Asked what her impressions were of the report, Derleth said, ““I hope it does make more of the public out there aware of how important it (the hardwood industry) is.”
Moistner said the Indiana region that utilizes the most hardwoods for manufacturing is the south central area. He described that region as stretching from north of Louisville, Kentucky, to Jasper.
He cited the 2015 $12 million Brown-Forman purchase and refurbishment of an old mill in Spencer to manufacture barrel staves and head pieces, as an example of how the state’s hardwoods are coveted for manufacturing. Brown-Forman owns the whisky brands Jack Daniels, Old Forester and Southern Comfort as well as others.
The second largest use of hardwoods occurs in the north central part of Indiana. That’s where the recreational vehicle industry is based in Elkhart and LaGrange counties. The RVs are filled with cabinets, trim and tables, resulting in a demand for durable hardwoods.
Wible Lumber in the small town of South Milford in LaGrange County, provides kiln-dried hardwood boards to local shops that make furniture and wood products for the RV industry.
“Our shipments, 80 percent or more, stay within LaGrange County, Elkhart County and down into Allen County,” said Andrew Carunchia, purchasing agent for Wible and a Lumbermens Association board member. “It is pretty local. It doesn’t get much more local than what we are doing.”
But the sources for those hardwoods are in Ohio, which shares a state line with Indiana about 35 miles to the east of Wible’s facility.
“We do a lot of small distributions,” he added. “We have a 24-foot box truck and stop at a dozen different Amish shops. They produce a good product and it will last. That is one of the things about the Hardwoods Strategy, it is to get people to buy hardwoods. You buy a hardwood table and it will last a lifetime.”
The authors of “Indiana Hardwood Assessment” included a list of “key findings.”
One of their suggestions for growing the industry is to have direct engagement with private forest landowners to inform them about forest management and the benefits/importance of periodic harvest of hardwoods.

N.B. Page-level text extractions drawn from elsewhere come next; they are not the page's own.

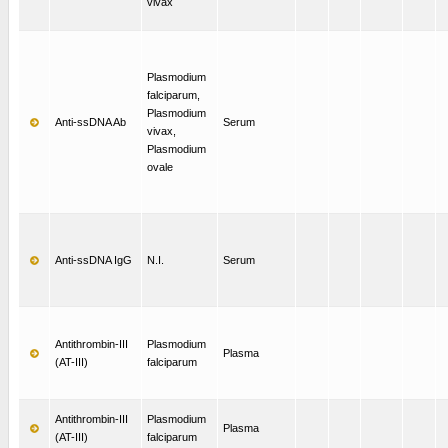
vivax
Plasmodium
falciparum,
Plasmodium
Anti-ssDNA Ab
Serum
vivax,
Plasmodium
ovale
Anti-ssDNA IgG
N.I.
Serum
Antithrombin-III
Plasmodium
Plasma
(AT-III)
falciparum
Antithrombin-III
Plasmodium
Plasma
(AT-III)
falciparum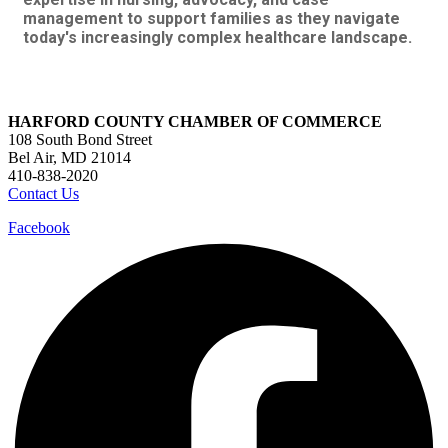
management to support families as they navigate
today's increasingly complex healthcare landscape.
HARFORD COUNTY CHAMBER OF COMMERCE
108 South Bond Street
Bel Air, MD 21014
410-838-2020
Contact Us
Facebook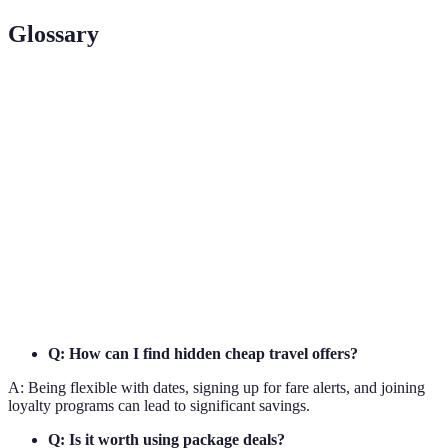
Glossary
Term
Definition
Notifications sent by websites when prices drop for
Fare Alerts
specific flights.
Loyalty
Membership systems that reward frequent customers
Programs
with benefits.
Package
Bundled travel offers combining flights and
Deals
accommodations at a discount.
Q: How can I find hidden cheap travel offers?
A: Being flexible with dates, signing up for fare alerts, and joining
loyalty programs can lead to significant savings.
Q: Is it worth using package deals?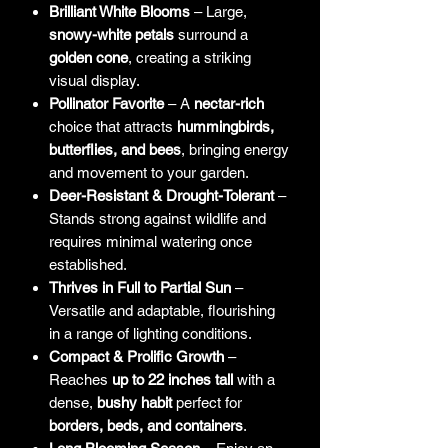
Brilliant White Blooms
– Large,
snowy-white petals
surround a
golden cone
, creating a striking
visual display.
Pollinator Favorite
– A
nectar-rich
choice that attracts
hummingbirds,
butterflies, and bees
, bringing energy
and movement to your garden.
Deer-Resistant & Drought-Tolerant
–
Stands strong against wildlife and
requires minimal watering once
established.
Thrives in Full to Partial Sun
–
Versatile and adaptable, flourishing
in a range of lighting conditions.
Compact & Prolific Growth
–
Reaches
up to 22 inches tall
with a
dense,
bushy habit
perfect for
borders, beds, and containers
.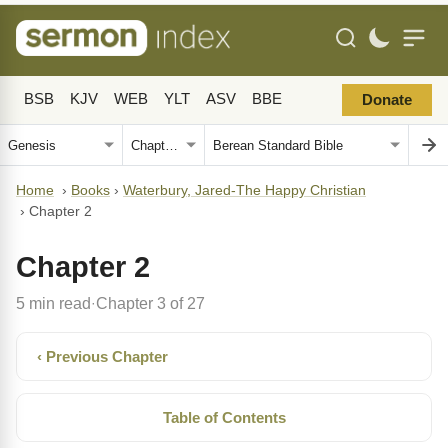
BSB
KJV
WEB
YLT
ASV
BBE
Donate
Home
›
Books
›
Waterbury, Jared-The Happy Christian
›
Chapter 2
Chapter 2
5 min read
Chapter 3 of 27
·
‹ Previous Chapter
Table of Contents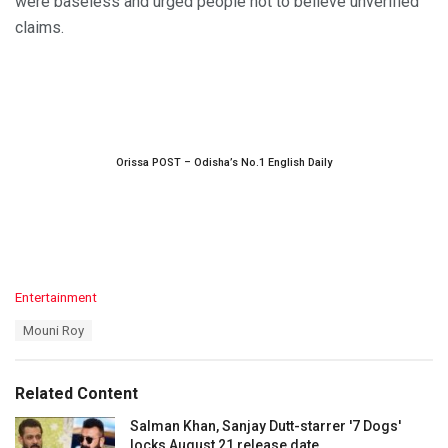
were baseless and urged people not to believe unverified
claims.
Orissa POST – Odisha’s No.1 English Daily
C
Entertainment
a
T
Mouni Roy
t
a
e
g
g
s
o
Related Content
:
r
i
Salman Khan, Sanjay Dutt-starrer '7 Dogs'
e
locks August 21 release date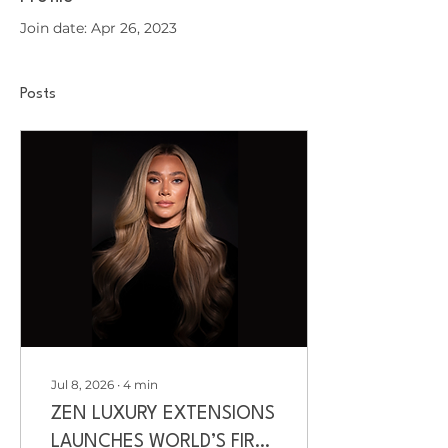
Join date: Apr 26, 2023
Posts
Jul 8, 2026
∙
4
min
ZEN LUXURY EXTENSIONS
LAUNCHES WORLD’S FIRST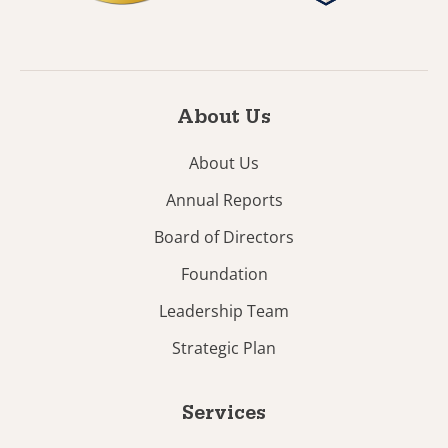
About Us
About Us
Annual Reports
Board of Directors
Foundation
Leadership Team
Strategic Plan
Services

Another suggestion is to develop a strategy for identifying and contacting private landowners and then encouraging them to work with professional foresters to grow healthy forests and harvest at appropriate times.

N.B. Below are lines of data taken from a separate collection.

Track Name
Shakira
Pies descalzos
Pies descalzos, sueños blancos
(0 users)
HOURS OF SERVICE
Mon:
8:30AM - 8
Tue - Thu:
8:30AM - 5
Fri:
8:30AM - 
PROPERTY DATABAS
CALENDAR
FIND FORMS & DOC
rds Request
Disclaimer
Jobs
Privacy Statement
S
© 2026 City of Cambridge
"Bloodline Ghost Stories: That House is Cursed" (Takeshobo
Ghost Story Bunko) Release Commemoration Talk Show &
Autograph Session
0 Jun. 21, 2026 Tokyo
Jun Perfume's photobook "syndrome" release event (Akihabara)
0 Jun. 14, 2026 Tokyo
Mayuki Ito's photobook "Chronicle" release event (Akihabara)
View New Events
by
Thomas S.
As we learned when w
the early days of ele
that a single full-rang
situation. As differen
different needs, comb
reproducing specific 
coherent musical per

One finding will require a financial investment by the General Assembly and the Indiana Department of Natural Resources. The report suggests the DNR fill all open forester positions and to add more positions so the DNR is able to better talk to landowners about forest management.

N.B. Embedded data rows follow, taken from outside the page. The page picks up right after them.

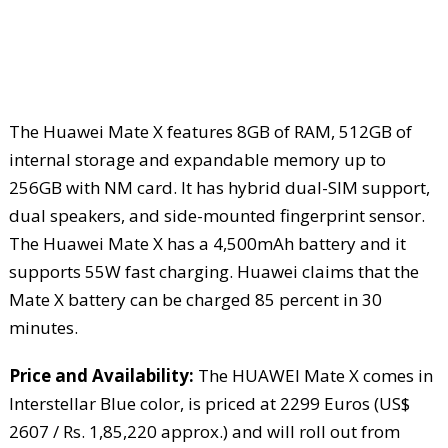
The Huawei Mate X features 8GB of RAM, 512GB of
internal storage and expandable memory up to
256GB with NM card. It has hybrid dual-SIM support,
dual speakers, and side-mounted fingerprint sensor.
The Huawei Mate X has a 4,500mAh battery and it
supports 55W fast charging. Huawei claims that the
Mate X battery can be charged 85 percent in 30
minutes.
Price and Availability:
The HUAWEI Mate X comes in
Interstellar Blue color, is priced at 2299 Euros (US$
2607 / Rs. 1,85,220 approx.) and will roll out from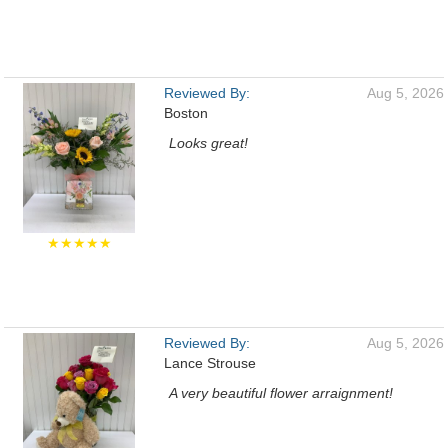
Reviewed By:
Aug 5, 2026
Boston
Looks great!
★★★★★
Reviewed By:
Aug 5, 2026
Lance Strouse
A very beautiful flower arraignment!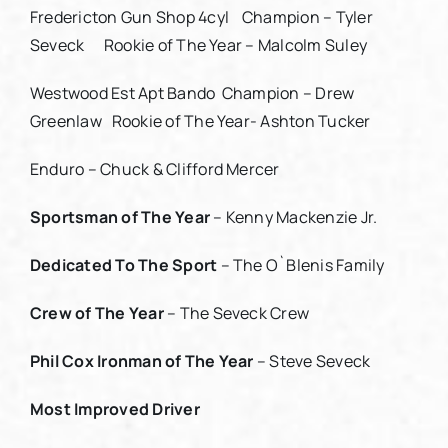
Fredericton Gun Shop 4cyl Champion – Tyler
Seveck Rookie of The Year – Malcolm Suley
Westwood Est Apt Bando Champion – Drew
Greenlaw Rookie of The Year- Ashton Tucker
Enduro – Chuck & Clifford Mercer
Sportsman of The Year
– Kenny Mackenzie Jr.
Dedicated To The Sport
– The O`Blenis Family
Crew of The Year
– The Seveck Crew
Phil Cox Ironman of The Year
– Steve Seveck
Most Improved Driver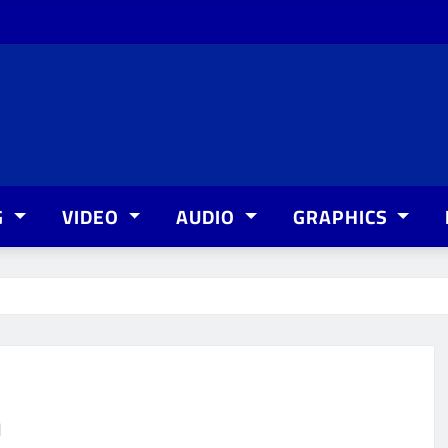
G
VIDEO
AUDIO
GRAPHICS
n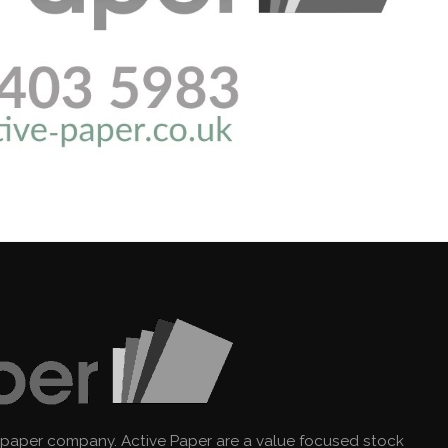
 paper company. Active Paper are a value focused stock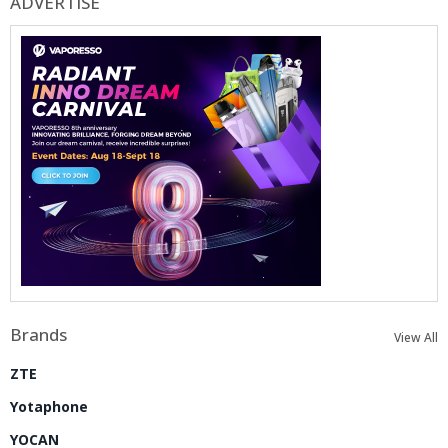
ADVERTISE
Brands
View All
ZTE
Yotaphone
YOCAN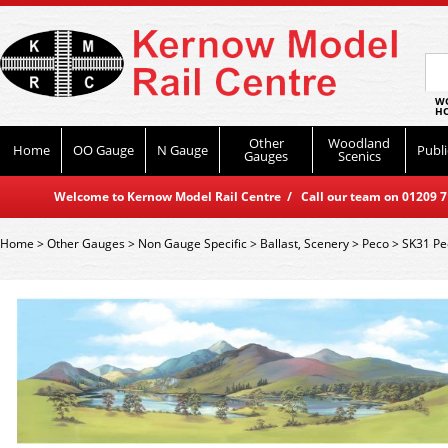
WO
HO
Other
Woodland
Home
OO Gauge
N Gauge
Publi
Gauges
Scenics
Welcome to Kernow Model Rail Centre / Call our team on 01209 714
Home
>
Other Gauges
>
Non Gauge Specific
>
Ballast, Scenery
>
Peco
>
SK31 Pe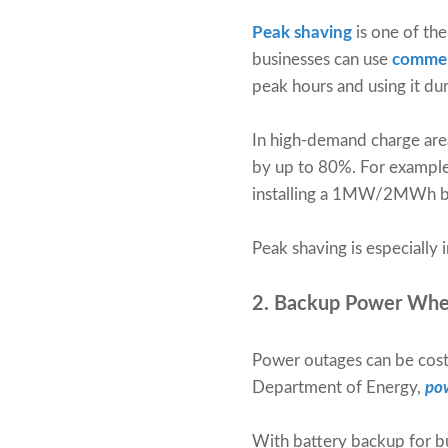
Peak shaving
is one of the
businesses can use
commer
peak hours and using it du
In high-demand charge areas
by up to 80%. For example,
installing a 1MW/2MWh ba
Peak shaving is especially 
2. Backup Power Whe
Power outages can be costly
Department of Energy,
pow
With battery backup for bu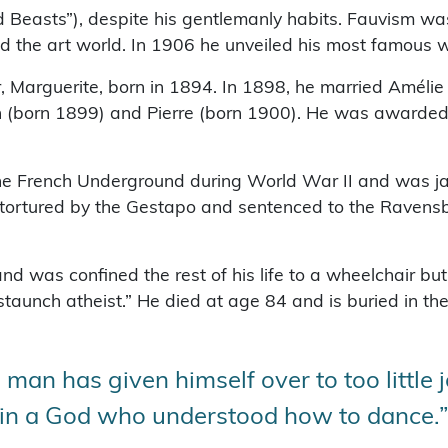
 Beasts”), despite his gentlemanly habits. Fauvism wa
ed the art world. In 1906 he unveiled his most famous wo
 Marguerite, born in 1894. In 1898, he married Amélie 
n (born 1899) and Pierre (born 1900). He was awarded
the French Underground during World War II and was jai
s tortured by the Gestapo and sentenced to the Raven
 was confined the rest of his life to a wheelchair but
staunch atheist.” He died at age 84 and is buried in 
man has given himself over to too little j
ly in a God who understood how to dance.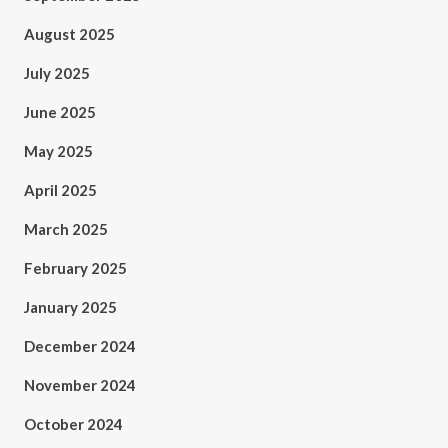
August 2025
July 2025
June 2025
May 2025
April 2025
March 2025
February 2025
January 2025
December 2024
November 2024
October 2024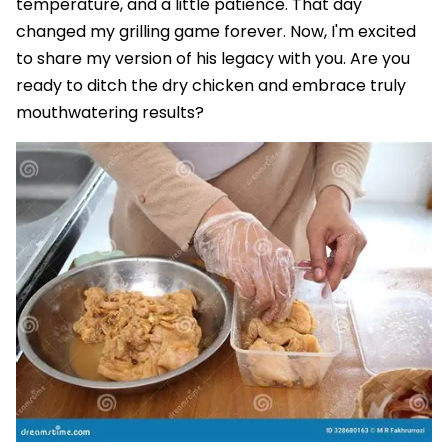
temperature, and a little patience. That day
changed my grilling game forever. Now, I'm excited
to share my version of his legacy with you. Are you
ready to ditch the dry chicken and embrace truly
mouthwatering results?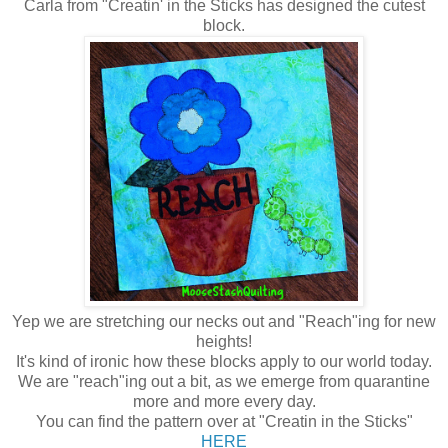
Carla from "Creatin' in the Sticks has designed the cutest
block.
Yep we are stretching our necks out and "Reach"ing for new
heights!
It's kind of ironic how these blocks apply to our world today.
We are "reach"ing out a bit, as we emerge from quarantine
more and more every day.
You can find the pattern over at "Creatin in the Sticks"
HERE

“It is a challenge to educate folks,” Moistner said. “You have to get the word out through the DNR foresters.”
He estimated that five or six of the state’s 21 forester positions are vacant.
In the coming years, Moistner believes the study can be used as a guide to grow the state’s hardwood industry through action and eduction.
He said, “We don’t want this report and all this data to go into a binder and go up on a shelf.”